The plaintiffs further accuse Progress of failing to notify affected individuals in a timely manner as well as failing "to both properly monitor and properly implement data security practices" that would have better protected personal data and may have enabled the organization to "have discovered the breach sooner."
New York-based law firm Siri & Glimstad LLP, which is representing plaintiffs, filed the lawsuit Tuesday in Massachusetts federal court, as Bloomberg Law first reported.
Progress first publicly disclosed and patched the SQL vulnerability, tracked as CVE-2023-34362, on May 31.
Since then, the Clop ransomware group has claimed credit for exploiting the zero-day flaw in the MOVEit software, which allowed attackers to steal sensitive data tied to such organizations as British Airways, Shell and the U.S. Department of Energy.
Clop continues to threaten victims, demanding a ransom payment and leaking data for nonpayers, which are typical extortion tactics practiced by ransomware groups.

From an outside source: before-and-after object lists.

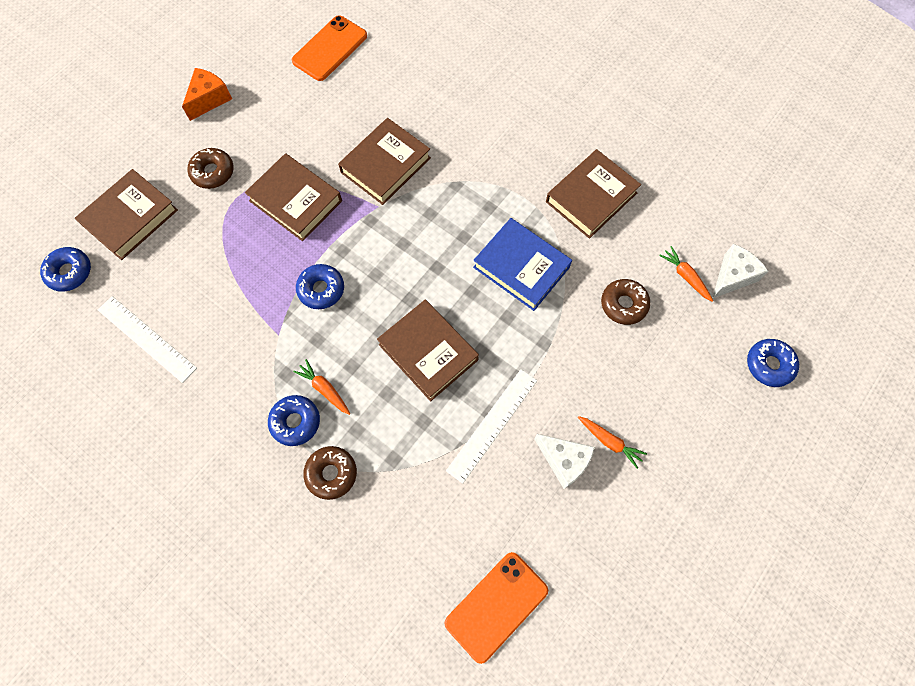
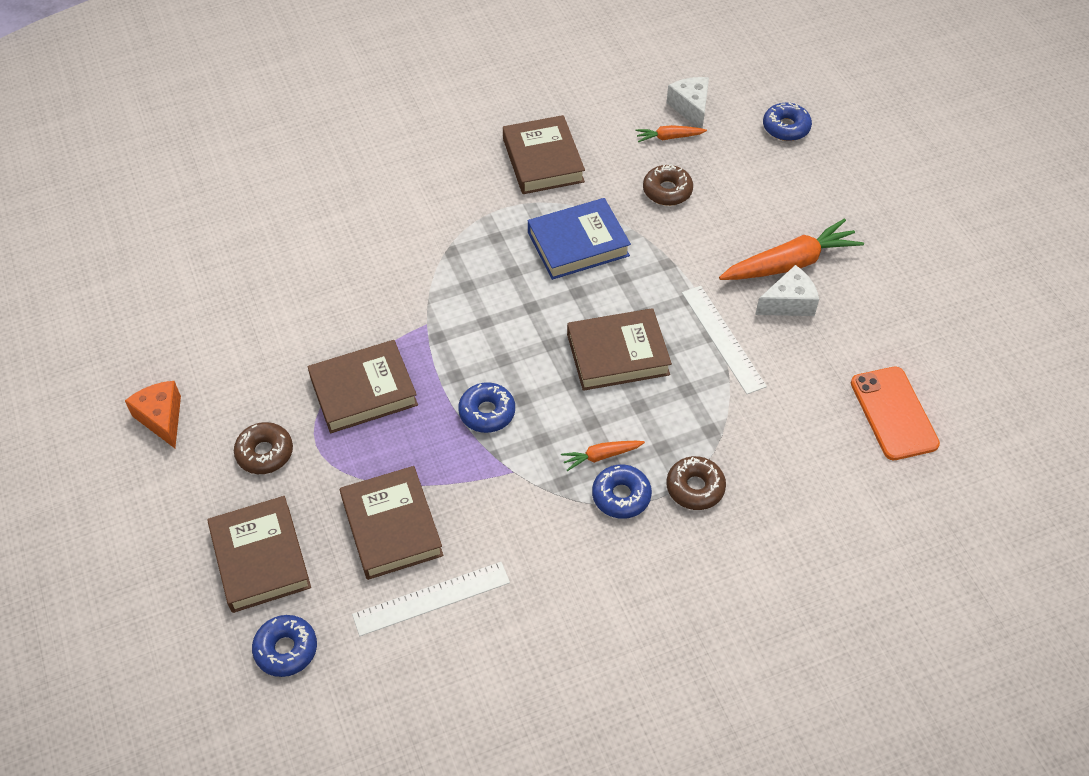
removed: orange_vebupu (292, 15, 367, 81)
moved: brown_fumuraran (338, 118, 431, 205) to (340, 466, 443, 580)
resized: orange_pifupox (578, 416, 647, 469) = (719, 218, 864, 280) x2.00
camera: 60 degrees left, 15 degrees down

Recent MOVEit victims claimed by the group include Sony and consultancies PwC and EY.
Multiple organizations have begun to notify affected individuals about breaches related to MOVEit, as required by states' data breach notification rules.
Plaintiffs in the proposed class action lawsuit are all residents of Louisiana who were affected by the attackers stealing information from the state's Office of Motor Vehicles. On June 15, the agency notified all residents who have a state-issued driver's license, ID or car registration that the attack likely exposed their Social Security numbers, driver's license numbers, vehicle registration information, birthdates and other personal details. "All Louisianans should take immediate steps to safeguard their identity," the OMV warned.
Supply Chain Attacks
This isn't the first time a ransomware group or even Clop has launched a supply chain attack involving widely used file transfer software. Earlier this year, Clop took credit for a large-scale attack campaign that exploited a zero-day vulnerability to steal data from customers of Fortra's widely used managed file transfer software GoAnywhere MFT.
The GoAnywhere attacks appear to have begun on Jan. 25, and Fortra released a patch for the exploited vulnerability on Feb. 7. Since then, victims have collectively filed multiple proposed class action lawsuits in federal court against Fortra.
Kroll said automated "mass exploitation" of the flaw didn't begin until May 27-28, in an attack campaign apparently timed to take advantage of the Memorial Day holiday weekend in the United States.
"The Clop threat actors potentially had an exploit for the MOVEit Transfer vulnerability prior to the GoAnywhere MFT secure file transfer tool exploitation … but chose to execute the attacks sequentially instead of in parallel," Kroll's researchers reported.
Was Only Clop Involved?
By exploiting the MOVEit vulnerability, Clop appears to have stolen sensitive data from hundreds of organizations, although questions are being raised about whether that ransomware group was the only gang targeting the zero-day flaw.
The BBC reported Wednesday that Clop had claimed to not possess stolen data for the BBC, Boots and British Airways - obtained via their U.K. payroll provider, Zellis - despite Zellis saying that information was stolen.
"We don't have that data and we told Zellis about it. We just don't have it," Clop claimed to the BBC.
Experts say the criminal syndicate could be lying - it wouldn't be the first time a ransomware group has done so - or perhaps another group of hackers was also exploiting the MOVEit zero-day flaw prior to it being patched. In a message to the BBC, Clop vehemently denied that any other attackers had exploited the vulnerability or used it to steal data.
Since the zero-day flaw exploited by Clop was identified and patched, Progress subsequently reported and fixed two more zero-day SQL injection vulnerabilities - CVE-2023-35708 on June 9 and CVE-2023-35036 on June 15.
A security researcher who uses the handle @MCKSysAr discovered the third zero day - and thought he had discovered a fourth. As Bloomberg reported, he later confirmed an assessment by Progress that the supposed fourth vulnerability was not a flaw, since the potential exploit is automatically blocked by the MOVEit software.